Zaman hızlı akıyor. Yerel seçimlerin üzerinden 14 ay geçti. Mevsimler değişti, ancak Mezitli sokaklarında değişen pek bir şey göremiyoruz. Bozuk ve asfaltsız yollar, çamurlu ve hijyenden mahrum kaldırımlar ve gece vakti ışıksız kalan sokaklar, ilçenin kronikleşen sorunları haline geldi. Vatandaşın sesine kulak veren, sorunlara dokunan bir yönetim bekleniyor. Ne yazık ki şu ana dek gözle görülür bir hizmetle karşılaşmak mümkün olmadı.
Bitmedi. Eskiden kültürel etkinlikleriyle adından söz ettiren Mezitli Kültür Merkezi de artık eski canlılığından uzak. Bir dönem tiyatrodan konsere, söyleşiden sergilere uzanan dopdolu takvim, bugün neredeyse yalnızca Devlet Tiyatroları'nın uğramasıyla sınırlı. Bilet fiyatı ortalaması 400-500 TL olan dış organizasyonlar da olmasa, güzelim binanın kapısı açılmayacak. Halbuki burası bir zamanlar kentin kültürel nabzını tutan bir yerdi. Şimdi ise takvimi açtığınızda çoğu gün bomboş geçiyor.
Elbette bu gibi durumlar akıllara bazı soruları da getiriyor... Belediyede bir şeyler yapılmak mı istenmiyor, yoksa yapılmasına müsaade mi edilmiyor?

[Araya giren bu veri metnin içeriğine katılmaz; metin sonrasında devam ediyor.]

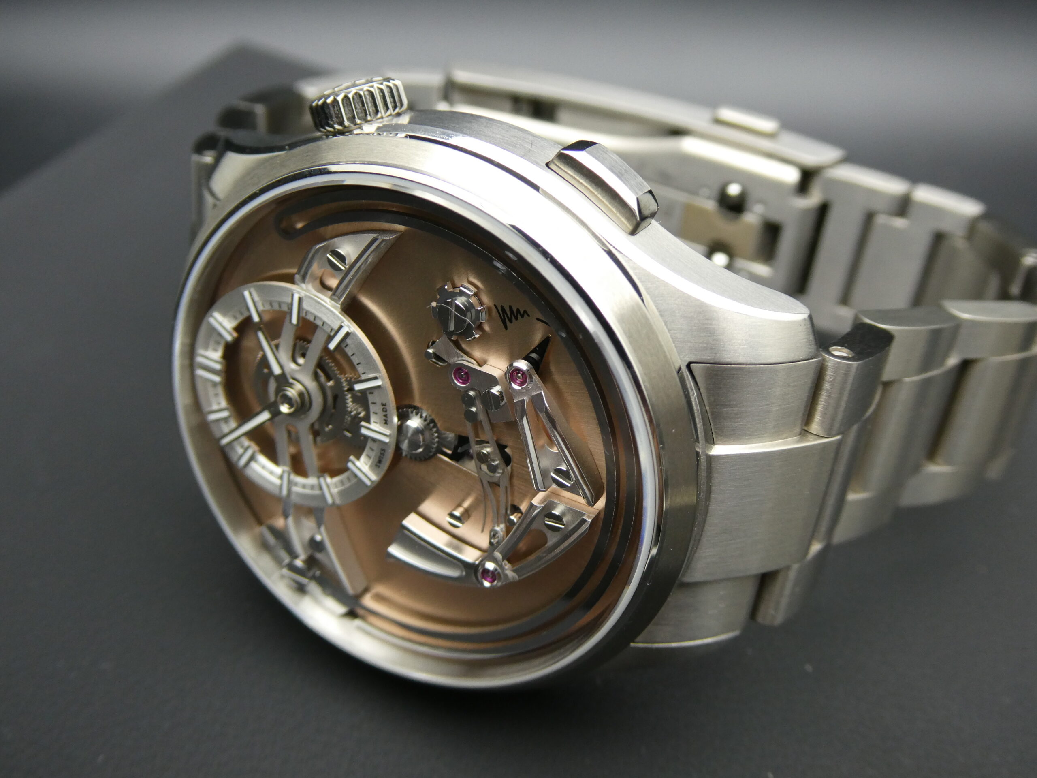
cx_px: 518
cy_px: 389
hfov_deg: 46.8
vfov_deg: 36.0
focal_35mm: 40
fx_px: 1198
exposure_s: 1/80
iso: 200
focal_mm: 7.2
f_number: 3.8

Yönetim iradesi mi zayıf, yoksa dış etkenler mi ağır basıyor?
Bir de kulaktan kulağa yayılan bazı fısıltılar var. İlçede hizmet bekleyen vatandaş, belediye makamlarındaki konforun ve ihtişamın gölgesinde kalmış hissediyor olabilir mi kendisini? Çıkın sokağa ve Mezitli halkına sorun. Halk herşeyin farkında. Mamafih bu söylentiler bile yönetime dair güven duygusunu zedeliyor.
Mezitli halkı, hizmeti hak ediyor. Beklentisi büyük te değil: sadece görevini yapan, şeffaf, ulaşılabilir ve çalışkan bir yönetim. Yolun açık, ama asfaltın dökülmediği, sokak aralarını çöp kokusu sarmış bir Mezitli’de bu çağrı, sadece bir eleştiri değil; aynı zamanda bir davettir: göreve, sorumluluğa ve halka yakın olmaya!